Solche Überlegungen sind beim Transit-PHEV unnötig, denn seine Automatik-Steuerung fährt stumpf die Batterie leer und schaltet dann den Dreizylinder ein. Es gibt dazu die üblichen Modi mit "rein elektrisch", "Batterie geladen halten" und "Batterie am Ende der Fahrt möglichst voll". Immerhin sind dem Transit Wetter und Navi egal, seine Verbräuche sind relativ konstant, also gut planbar.

These: Selbst Ford glaubt nicht, dass dieser Antrieb nennenswertes Kundeninteresse findet und hat es eher homologiert, um für die Flottenverbrauchs-Strafzahlungen einen Trumpf in der Hinterhand zu behalten. Das Fahrzeug wirkt einfach so ... unfertig. Bestes Beispiel: Der Transporter kann im Rangierbetrieb nicht exakt gefahren werden. Er kann sich bestenfalls in Spastiken oszillierend der erforderlichen Position nähern, und schon das allein disqualifiziert ihn eigentlich für die meisten Einsätze im Handwerker- und Lieferbetrieb. Come on, Ford! Jeder abgerockte Renault Trafic kurz vor seinem Ende kann das besser.

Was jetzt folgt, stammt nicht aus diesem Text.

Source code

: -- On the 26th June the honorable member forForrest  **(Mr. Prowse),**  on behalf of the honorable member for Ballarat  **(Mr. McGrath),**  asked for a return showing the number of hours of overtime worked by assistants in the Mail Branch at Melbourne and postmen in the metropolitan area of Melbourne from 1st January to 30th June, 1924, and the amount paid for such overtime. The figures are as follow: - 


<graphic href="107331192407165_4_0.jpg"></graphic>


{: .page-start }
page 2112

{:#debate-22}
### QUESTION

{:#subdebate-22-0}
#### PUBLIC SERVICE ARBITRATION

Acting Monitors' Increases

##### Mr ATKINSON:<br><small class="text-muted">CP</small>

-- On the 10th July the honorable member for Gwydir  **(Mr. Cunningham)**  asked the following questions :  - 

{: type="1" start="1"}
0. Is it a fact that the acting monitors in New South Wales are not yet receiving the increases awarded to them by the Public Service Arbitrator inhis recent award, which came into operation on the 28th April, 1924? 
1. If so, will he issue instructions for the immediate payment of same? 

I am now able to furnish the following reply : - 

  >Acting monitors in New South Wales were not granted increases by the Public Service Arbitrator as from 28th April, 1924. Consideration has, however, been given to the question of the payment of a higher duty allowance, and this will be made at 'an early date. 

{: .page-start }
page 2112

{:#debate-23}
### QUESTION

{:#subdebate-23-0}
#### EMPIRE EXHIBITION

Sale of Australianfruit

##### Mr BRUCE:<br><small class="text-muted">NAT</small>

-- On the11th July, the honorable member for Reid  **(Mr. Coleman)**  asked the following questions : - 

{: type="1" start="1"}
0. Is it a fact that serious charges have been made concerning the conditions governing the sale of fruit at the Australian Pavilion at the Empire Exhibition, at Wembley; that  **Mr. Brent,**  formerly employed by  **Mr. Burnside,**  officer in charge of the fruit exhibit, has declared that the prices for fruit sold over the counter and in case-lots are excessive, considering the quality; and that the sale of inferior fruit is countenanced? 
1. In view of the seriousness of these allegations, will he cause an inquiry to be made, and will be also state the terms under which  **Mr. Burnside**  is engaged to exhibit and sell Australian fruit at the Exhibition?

Diese Existenz zwischen den Stühlen bei hohem Preis und eklatanten Schwächen hat mich kaum sinnvolle Use Cases erspinnen lassen, und kein einziges reales Einsatzszenario. Die Handwerker, die in Pioniersstimmung aktuell ihren Fuhrpark umrüsten, kombinieren eher vollelektrische Transporter mit den Dieselmotoren im Bestand. Die Lebensraumnischen für diesen Ford-Antrieb werden winzig sein – wenn sie überhaupt existieren. Weitere These: Auch Ford-Kunden warten eher auf einen rein batterieelektrischen Antrieb aus Köln, den sie mit ihren Diesel-Transits im Fuhrpark kombinieren können.

Der Ford Transit PHEV kostet ab 55.674,20 Euro brutto (47.9945,- Euro netto).